# INFORMATION SHOWN
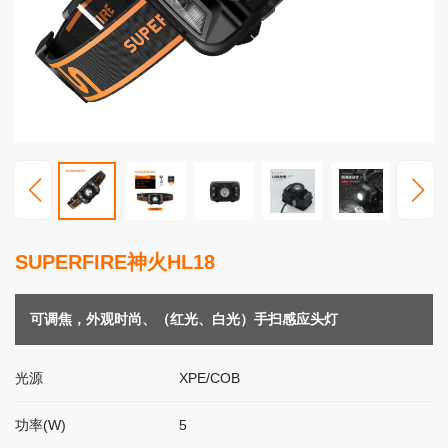
高
端
照
明
视
频
中
心
服
SUPERFIRE神火HL18
务
支
持
可调焦，外观时尚、（红光、白光）手扫感应头灯
新
光源
XPE/COB
闻
动
态
功率(W)
5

# REQUIRED ACTION
If a record holds a picture, leave that picture out; retype everything else exactly.

# TASK RESPONSE
高
端
照
明
视
频
中
心
服
SUPERFIRE神火HL18
务
支
持
可调焦，外观时尚、（红光、白光）手扫感应头灯
新
光源
XPE/COB
闻
动
态
功率(W)
5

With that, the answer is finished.